■ **Exercise instructions**:
If an entry below contains an image, drop the image and retype the rest exactly.

[Provided data — start]

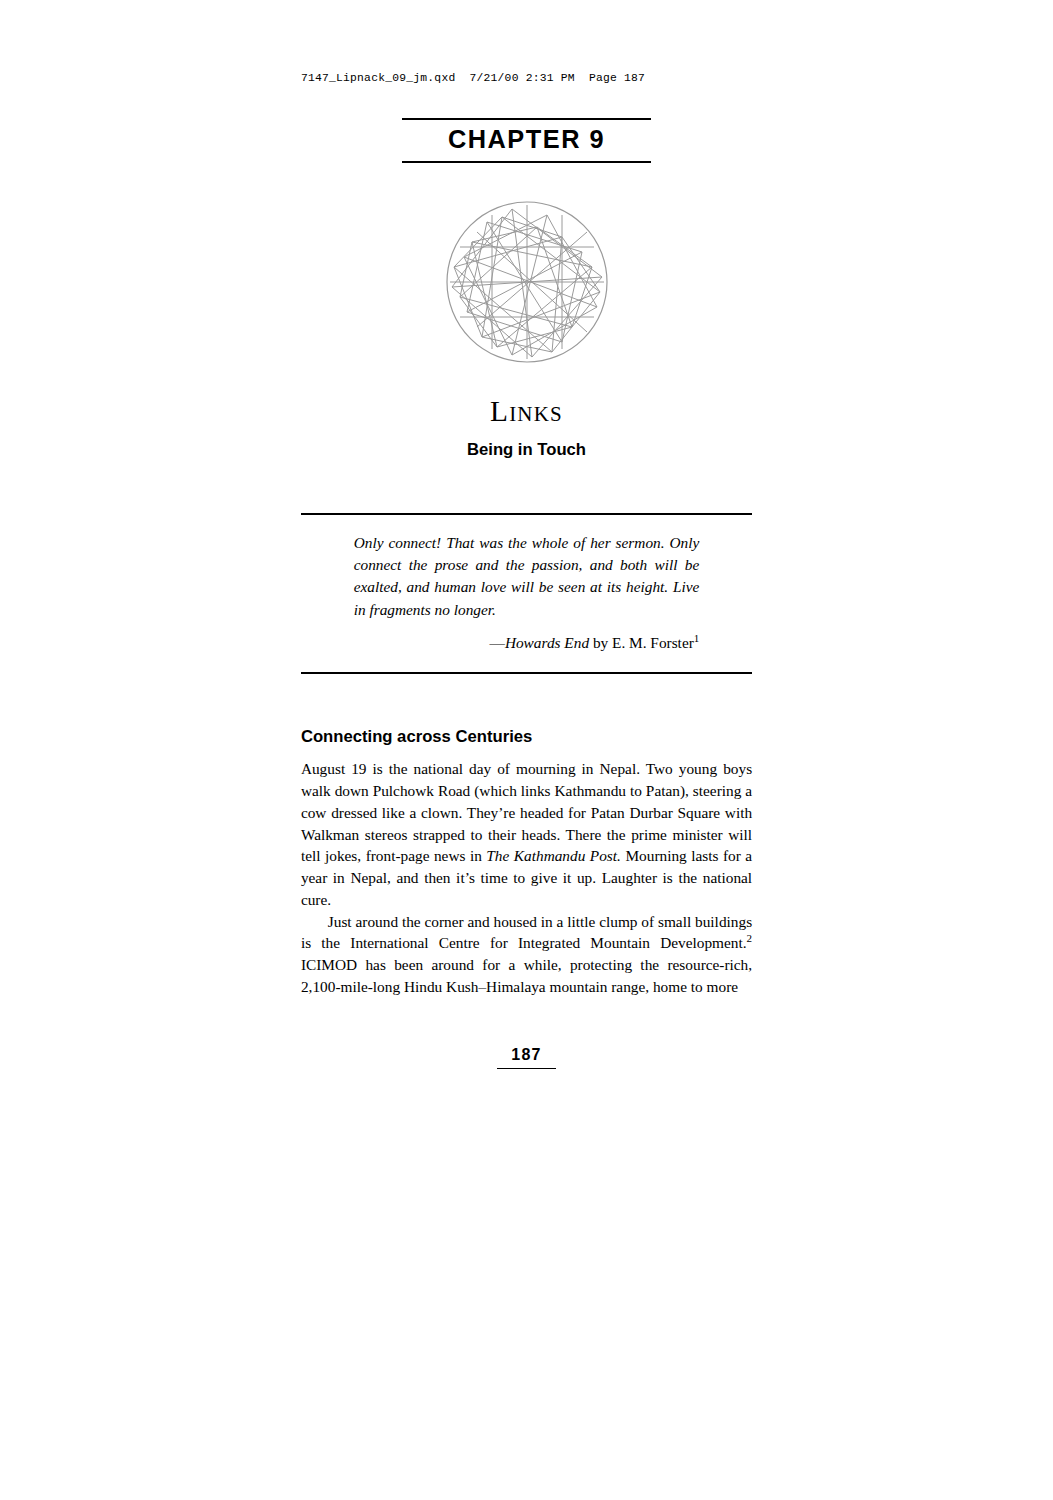7147_Lipnack_09_jm.qxd 7/21/00 2:31 PM Page 187
CHAPTER 9
Links
Being in Touch
Only connect! That was the whole of her sermon. Only connect the prose and the passion, and both will be exalted, and human love will be seen at its height. Live in fragments no longer.
—Howards End by E. M. Forster1
Connecting across Centuries
August 19 is the national day of mourning in Nepal. Two young boys walk down Pulchowk Road (which links Kathmandu to Patan), steering a cow dressed like a clown. They’re headed for Patan Durbar Square with Walkman stereos strapped to their heads. There the prime minister will tell jokes, front-page news in The Kathmandu Post. Mourning lasts for a year in Nepal, and then it’s time to give it up. Laughter is the national cure.
Just around the corner and housed in a little clump of small buildings is the International Centre for Integrated Mountain Development.2 ICIMOD has been around for a while, protecting the resource-rich, 2,100-mile-long Hindu Kush–Himalaya mountain range, home to more
187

[Provided data — finish]

■ **Written response**:
7147_Lipnack_09_jm.qxd 7/21/00 2:31 PM Page 187
CHAPTER 9
Links
Being in Touch
Only connect! That was the whole of her sermon. Only connect the prose and the passion, and both will be exalted, and human love will be seen at its height. Live in fragments no longer.
—Howards End by E. M. Forster1
Connecting across Centuries
August 19 is the national day of mourning in Nepal. Two young boys walk down Pulchowk Road (which links Kathmandu to Patan), steering a cow dressed like a clown. They’re headed for Patan Durbar Square with Walkman stereos strapped to their heads. There the prime minister will tell jokes, front-page news in The Kathmandu Post. Mourning lasts for a year in Nepal, and then it’s time to give it up. Laughter is the national cure.
Just around the corner and housed in a little clump of small buildings is the International Centre for Integrated Mountain Development.2 ICIMOD has been around for a while, protecting the resource-rich, 2,100-mile-long Hindu Kush–Himalaya mountain range, home to more
187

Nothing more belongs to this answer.